(WASHINGTON) — President Obama has been busy recently, his schedule filled with lunch and dinner dates with Republican leaders as part of his new charm offensive. Republicans seem to be receptive to Obama’s new tune.
“If we’re going to really get to an agreement, this is a good step,” Wisconsin’s Senator Ron Johnson, told George Stephanopoulos on ABC News’ This Week. “You have to start meeting with people. You have to start developing relationships. You’ve got to spend a fair amount of time figuring out what we agree on first.”
Most Republicans also seem to be rejecting the notion that the charm offensive is nothing but a political front, and believe that Obama is truly dedicated to dealing with the sequester.

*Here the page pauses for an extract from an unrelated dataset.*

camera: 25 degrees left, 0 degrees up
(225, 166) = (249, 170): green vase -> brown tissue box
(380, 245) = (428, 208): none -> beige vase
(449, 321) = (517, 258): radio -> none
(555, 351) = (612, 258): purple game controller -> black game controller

“I’m welcoming with open arms. I think the president is tremendously sincere. I don’t think this is just a political change in tactic,” Senator Tom Coburn of Oklahoma said on NBC’s Meet the Press.

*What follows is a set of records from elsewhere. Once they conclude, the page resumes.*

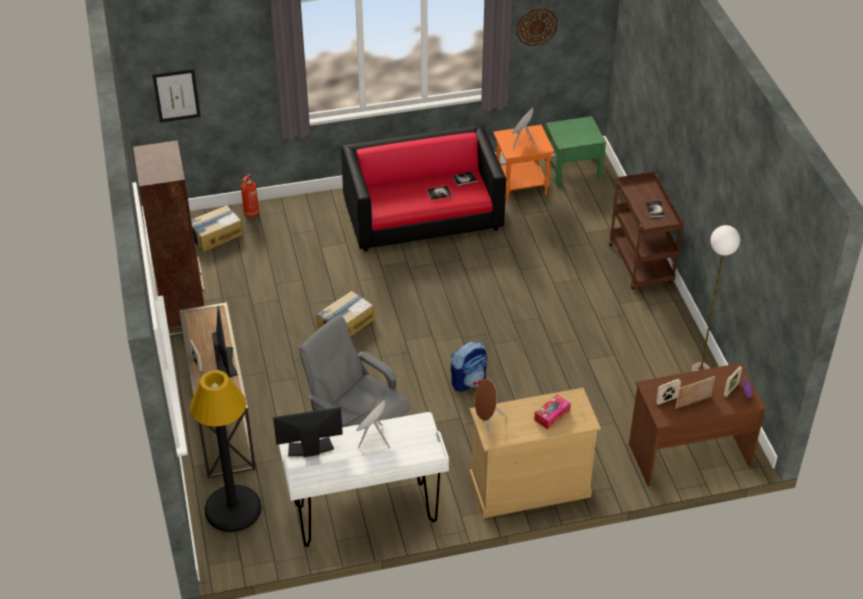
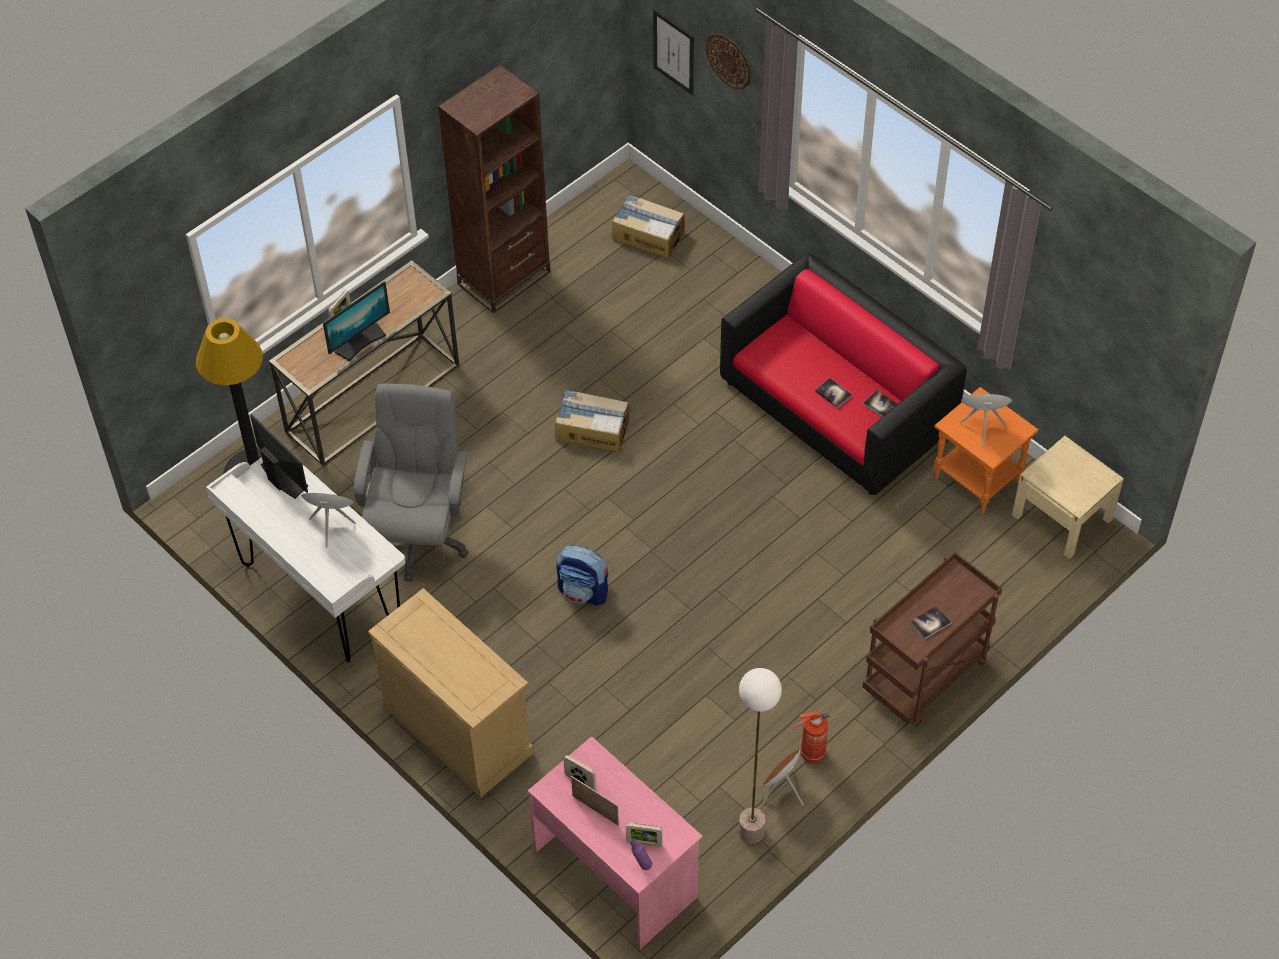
camera: 60 degrees right, 10 degrees up
(251, 214) = (708, 246): fire extinguisher -> fire extinguisher (811, 754)
(487, 422) = (411, 614): brown speaker -> brown speaker (782, 790)
(536, 26) = (1072, 305): wall clock -> wall clock (729, 61)
(552, 415) = (461, 671): tissue box -> none
(572, 168) = (1062, 517): green nightstand -> beige nightstand
(688, 454) = (616, 871): brown desk -> pink desk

“It’s time to start leading, and the way you do that is quit poking your finger in people’s eyes and start building relationships, and I think he’s got a great chance to accomplish a big deal,” he said. “But, you know, you’ve got a lot of scabs and sores on people that it’s going to take a while for that to heal.”
Republican Representative Paul Ryan was appreciative of the Obama’s change in tone, noting that this was the first time he had actually had a chance to really talk to the president, despite running against him in 2012.

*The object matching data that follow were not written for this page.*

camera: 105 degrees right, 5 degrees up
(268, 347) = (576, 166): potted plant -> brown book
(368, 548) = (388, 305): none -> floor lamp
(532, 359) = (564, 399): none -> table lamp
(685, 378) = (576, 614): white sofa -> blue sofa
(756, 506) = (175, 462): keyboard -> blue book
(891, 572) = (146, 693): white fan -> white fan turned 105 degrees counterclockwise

“I’ve never really had a conversation with him, on these issues before. I am excited that we had the conversation,” Ryan said during an appearance on Fox News Sunday.
Democrats also said the president’s outreach to the other side of the isle was a positive step.
“I think the meetings are a good idea because you understand each other better and you may get a measure of courage,” House Minority Leader Nancy Pelosi said on CNN’s State of the Union. “All of us come here to get a job done for the American people, and certainly that is the case with the president of the United States. He’s been very bipartisan in his approach.”
Republican Representative Cory Gardner of Colorado said he liked the charm offensive, and thought it was a promising step, but he doesn’t expect the outreach to result in an agreement right away, saying on NBC’s Meet the Press, “I hope that he’s genuine, but I don’t think we’ll be doing the Harlem Shake anytime soon.”